*** INFORMATION GIVEN Section Begins ***

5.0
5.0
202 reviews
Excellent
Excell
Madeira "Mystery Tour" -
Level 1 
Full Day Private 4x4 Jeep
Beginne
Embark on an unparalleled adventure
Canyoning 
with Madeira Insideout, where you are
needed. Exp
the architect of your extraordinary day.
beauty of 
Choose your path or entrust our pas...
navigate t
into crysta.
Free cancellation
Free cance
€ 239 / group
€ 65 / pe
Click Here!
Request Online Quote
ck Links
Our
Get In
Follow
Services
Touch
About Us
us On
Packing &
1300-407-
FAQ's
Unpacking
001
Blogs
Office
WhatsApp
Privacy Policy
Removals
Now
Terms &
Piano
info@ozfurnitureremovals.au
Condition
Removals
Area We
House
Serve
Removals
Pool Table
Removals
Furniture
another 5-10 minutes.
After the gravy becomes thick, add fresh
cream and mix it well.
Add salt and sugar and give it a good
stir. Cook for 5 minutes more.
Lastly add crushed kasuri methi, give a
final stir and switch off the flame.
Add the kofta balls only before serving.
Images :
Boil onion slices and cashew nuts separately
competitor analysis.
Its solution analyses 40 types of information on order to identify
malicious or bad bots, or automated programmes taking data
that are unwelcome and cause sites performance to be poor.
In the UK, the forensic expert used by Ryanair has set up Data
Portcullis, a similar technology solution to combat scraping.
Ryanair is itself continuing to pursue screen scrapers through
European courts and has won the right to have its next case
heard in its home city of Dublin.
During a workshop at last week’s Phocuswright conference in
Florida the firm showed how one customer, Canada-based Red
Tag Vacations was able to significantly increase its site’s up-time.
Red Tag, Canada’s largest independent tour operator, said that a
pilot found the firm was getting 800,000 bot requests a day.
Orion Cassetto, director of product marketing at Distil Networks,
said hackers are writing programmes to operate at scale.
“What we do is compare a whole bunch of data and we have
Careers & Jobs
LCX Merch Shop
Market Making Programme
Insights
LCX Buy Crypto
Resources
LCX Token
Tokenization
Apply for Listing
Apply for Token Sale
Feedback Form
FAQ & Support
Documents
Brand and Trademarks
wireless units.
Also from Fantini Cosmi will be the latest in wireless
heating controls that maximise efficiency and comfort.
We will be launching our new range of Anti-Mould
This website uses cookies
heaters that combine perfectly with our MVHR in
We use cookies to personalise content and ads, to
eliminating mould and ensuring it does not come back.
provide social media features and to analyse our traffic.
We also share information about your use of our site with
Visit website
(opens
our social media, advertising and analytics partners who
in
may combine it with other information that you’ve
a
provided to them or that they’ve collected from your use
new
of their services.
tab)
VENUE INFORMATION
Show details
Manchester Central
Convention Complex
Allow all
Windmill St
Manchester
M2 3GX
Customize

*** INFORMATION GIVEN Section Ends ***

- **WHAT YOU ARE ASKED TO DO**: Scan the lines above for "cream and mix it well." and for "Portcullis, a similar". Repeat exactly the line holding each of them and every line in between.

- **PROBLEM SOLUTION**:
cream and mix it well.
Add salt and sugar and give it a good
stir. Cook for 5 minutes more.
Lastly add crushed kasuri methi, give a
final stir and switch off the flame.
Add the kofta balls only before serving.
Images :
Boil onion slices and cashew nuts separately
competitor analysis.
Its solution analyses 40 types of information on order to identify
malicious or bad bots, or automated programmes taking data
that are unwelcome and cause sites performance to be poor.
In the UK, the forensic expert used by Ryanair has set up Data
Portcullis, a similar technology solution to combat scraping.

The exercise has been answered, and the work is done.